Urban development paving the path of Viksit Bharat

The Budget Session 2024 stands as a pivotal moment, steering the economic course of the nation. Capital expenditure planned in the interim budget uncovers a tapestry of infrastructure development that can shape the trajectory of India's economic landscape.

One of the major highlights of the budget is the noteworthy increase in funding in the road sector as the Union Budget has allotted approximately Rs 2.78 lakh crore for 2024-25, representing a 2.8 percent rise from the previous year. MoRTH now is the ministry with the 2nd highest budget- just after defence. This increase in budgetary allocations is crucial as interest expenses continue to rise and the costs of acquiring land escalate. By injecting these funds, the government demonstrates their dedication to improving infrastructure and promoting sustainable growth within the transportation industry.

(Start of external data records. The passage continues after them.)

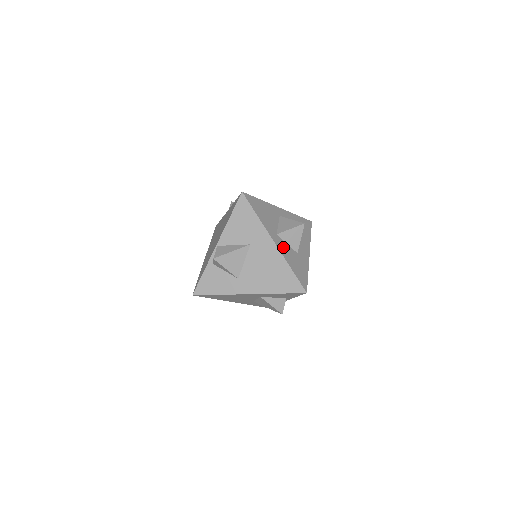
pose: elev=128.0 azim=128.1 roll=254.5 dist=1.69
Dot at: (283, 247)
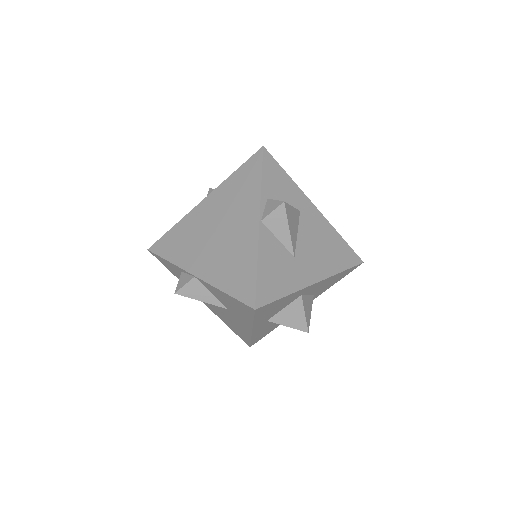
Dot at: (263, 327)
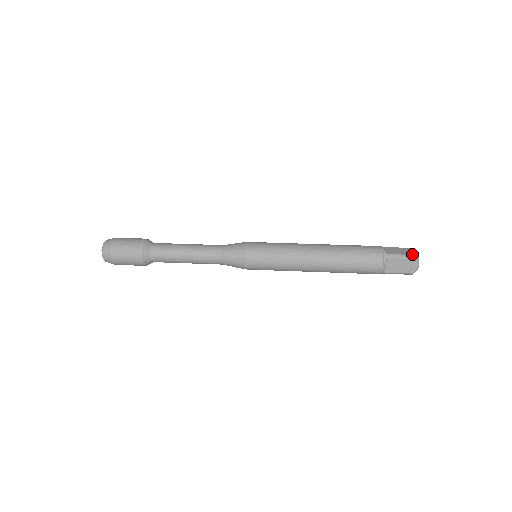
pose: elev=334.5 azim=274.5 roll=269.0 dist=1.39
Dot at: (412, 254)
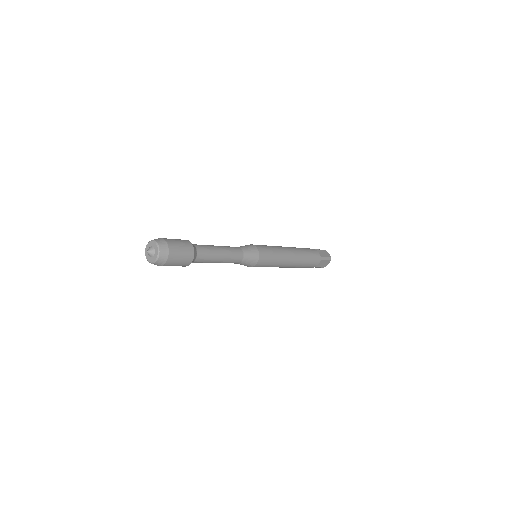
Dot at: occluded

Three economic railway corridors under the PM Gati Shakti Scheme are poised to revolutionize multi-modal connectivity. The corridors, designed to optimize logistics efficiency and reduce costs, include energy, mineral, and cement corridors, port connectivity corridors, and high traffic density corridors. The joint impact of railway corridor programmes and the enhancement of the Vande Bharat carriages is set to transform India's transportation landscape, with profound effects on economic progress, logistical efficiency, and passenger satisfaction. To meet the growing enthusiasm for domestic tourism, Interim Budget embarks on initiatives to enhance port connectivity, develop tourism infrastructure, and improve amenities across our islands, including the Lakshadweep. 

In nutshell, this interim is designed to pave the path for a Viksit Bharat by 2047.